• WHAT YOU HAVE TO DO
Pull out every line below verbatim and omit the pictures.

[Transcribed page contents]

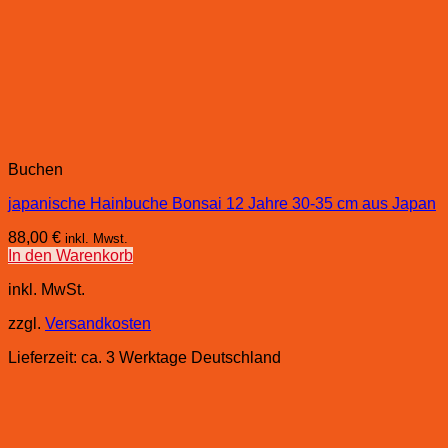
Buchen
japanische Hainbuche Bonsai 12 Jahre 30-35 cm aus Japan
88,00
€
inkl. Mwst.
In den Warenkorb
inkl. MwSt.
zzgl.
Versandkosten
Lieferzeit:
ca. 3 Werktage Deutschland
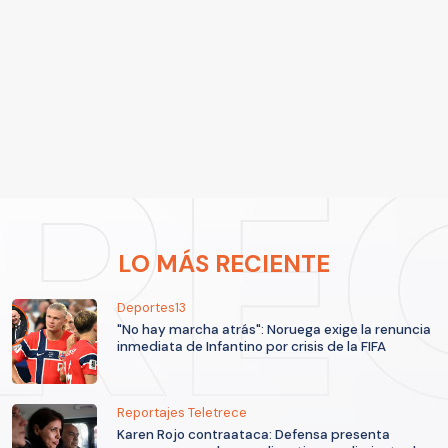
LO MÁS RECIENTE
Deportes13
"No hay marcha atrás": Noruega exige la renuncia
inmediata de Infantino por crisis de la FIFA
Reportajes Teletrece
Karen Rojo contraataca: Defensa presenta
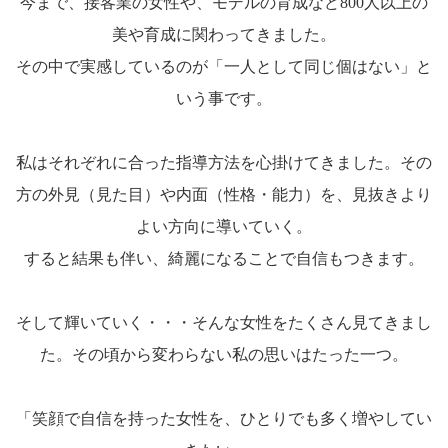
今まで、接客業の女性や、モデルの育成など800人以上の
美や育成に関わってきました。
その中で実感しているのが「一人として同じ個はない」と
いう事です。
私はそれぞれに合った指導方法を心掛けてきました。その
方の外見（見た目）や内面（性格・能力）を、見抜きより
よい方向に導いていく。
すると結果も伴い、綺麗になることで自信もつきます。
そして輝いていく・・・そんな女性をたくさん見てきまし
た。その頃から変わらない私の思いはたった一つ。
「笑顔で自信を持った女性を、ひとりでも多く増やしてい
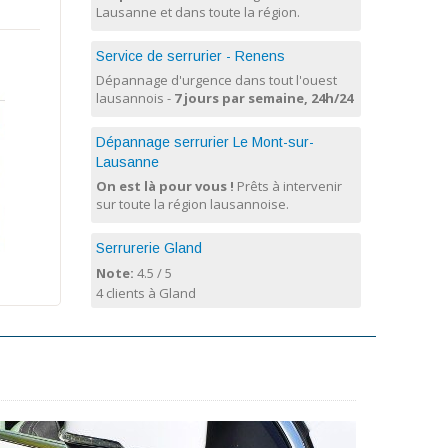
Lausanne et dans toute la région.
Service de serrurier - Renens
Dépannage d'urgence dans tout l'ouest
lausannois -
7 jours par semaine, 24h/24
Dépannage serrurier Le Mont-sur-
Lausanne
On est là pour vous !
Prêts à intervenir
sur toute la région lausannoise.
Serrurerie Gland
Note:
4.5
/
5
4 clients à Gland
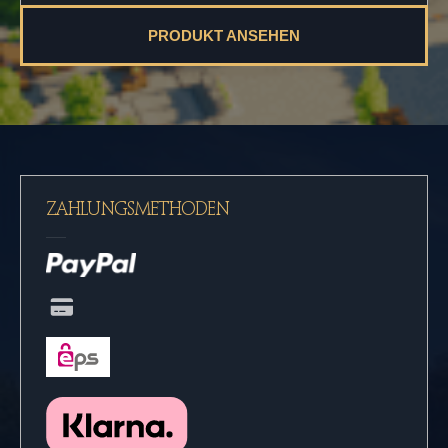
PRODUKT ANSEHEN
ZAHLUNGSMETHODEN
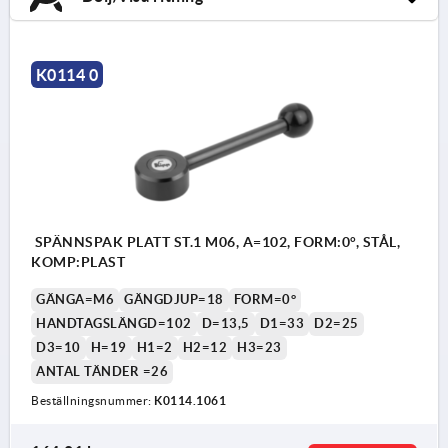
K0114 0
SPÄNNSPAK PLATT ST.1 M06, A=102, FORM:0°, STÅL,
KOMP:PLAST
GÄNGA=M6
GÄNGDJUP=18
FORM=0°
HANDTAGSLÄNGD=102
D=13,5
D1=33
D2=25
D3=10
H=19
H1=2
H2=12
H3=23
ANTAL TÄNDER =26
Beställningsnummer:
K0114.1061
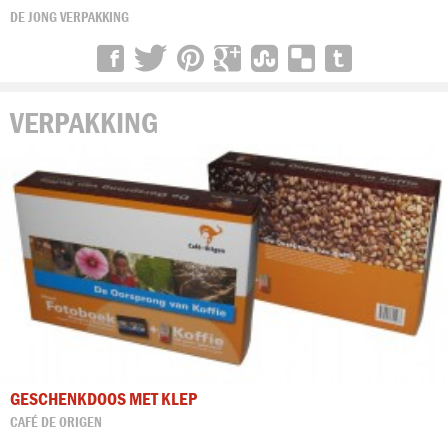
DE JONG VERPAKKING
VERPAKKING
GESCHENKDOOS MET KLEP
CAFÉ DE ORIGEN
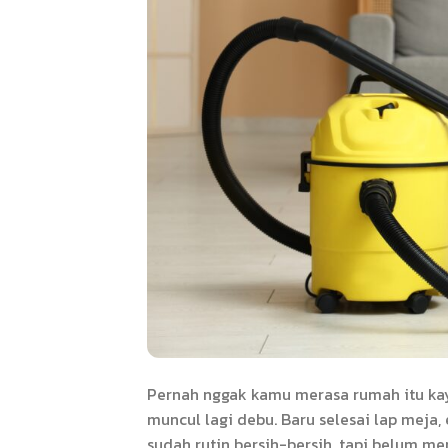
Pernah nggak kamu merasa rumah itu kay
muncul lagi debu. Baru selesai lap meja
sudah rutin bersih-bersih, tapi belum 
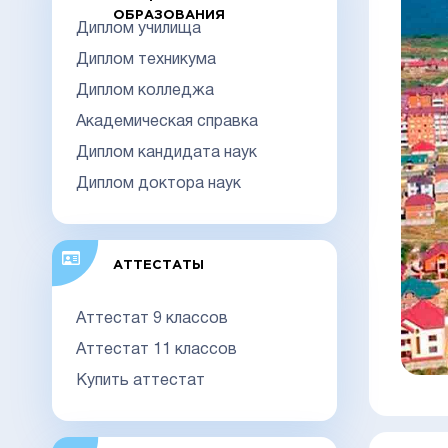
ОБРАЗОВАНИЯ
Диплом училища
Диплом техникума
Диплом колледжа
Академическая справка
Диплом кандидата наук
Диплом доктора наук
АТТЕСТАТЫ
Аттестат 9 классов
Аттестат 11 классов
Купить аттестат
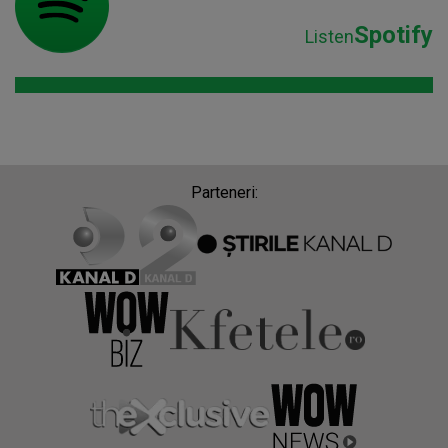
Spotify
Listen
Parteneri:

• SOLUTION TO THIS TASK
Buchen
japanische Hainbuche Bonsai 12 Jahre 30-35 cm aus Japan
88,00
€
inkl. Mwst.
In den Warenkorb
inkl. MwSt.
zzgl.
Versandkosten
Lieferzeit:
ca. 3 Werktage Deutschland
LO MÁS RECIENTE
Deportes13
"No hay marcha atrás": Noruega exige la renuncia
inmediata de Infantino por crisis de la FIFA
Reportajes Teletrece
Karen Rojo contraataca: Defensa presenta
今まで、接客業の女性や、モデルの育成など800人以上の
美や育成に関わってきました。
その中で実感しているのが「一人として同じ個はない」と
いう事です。
私はそれぞれに合った指導方法を心掛けてきました。その
方の外見（見た目）や内面（性格・能力）を、見抜きより
よい方向に導いていく。
すると結果も伴い、綺麗になることで自信もつきます。
そして輝いていく・・・そんな女性をたくさん見てきまし
た。その頃から変わらない私の思いはたった一つ。
「笑顔で自信を持った女性を、ひとりでも多く増やしてい
Lausanne et dans toute la région.
Service de serrurier - Renens
Dépannage d'urgence dans tout l'ouest
lausannois -
7 jours par semaine, 24h/24
Dépannage serrurier Le Mont-sur-
Lausanne
On est là pour vous !
Prêts à intervenir
sur toute la région lausannoise.
Serrurerie Gland
Note:
4.5
/
5
4 clients à Gland
PRODUKT ANSEHEN
ZAHLUNGSMETHODEN
K0114 0
SPÄNNSPAK PLATT ST.1 M06, A=102, FORM:0°, STÅL,
KOMP:PLAST
GÄNGA=M6
GÄNGDJUP=18
FORM=0°
HANDTAGSLÄNGD=102
D=13,5
D1=33
D2=25
D3=10
H=19
H1=2
H2=12
H3=23
ANTAL TÄNDER =26
Beställningsnummer:
K0114.1061
DE JONG VERPAKKING
VERPAKKING
GESCHENKDOOS MET KLEP
CAFÉ DE ORIGEN
Pernah nggak kamu merasa rumah itu kay
muncul lagi debu. Baru selesai lap meja
sudah rutin bersih-bersih, tapi belum 
ОБРАЗОВАНИЯ
Диплом училища
Диплом техникума
Диплом колледжа
Академическая справка
Диплом кандидата наук
Диплом доктора наук
АТТЕСТАТЫ
Аттестат 9 классов
Аттестат 11 классов
Купить аттестат
Spotify
Listen
Parteneri:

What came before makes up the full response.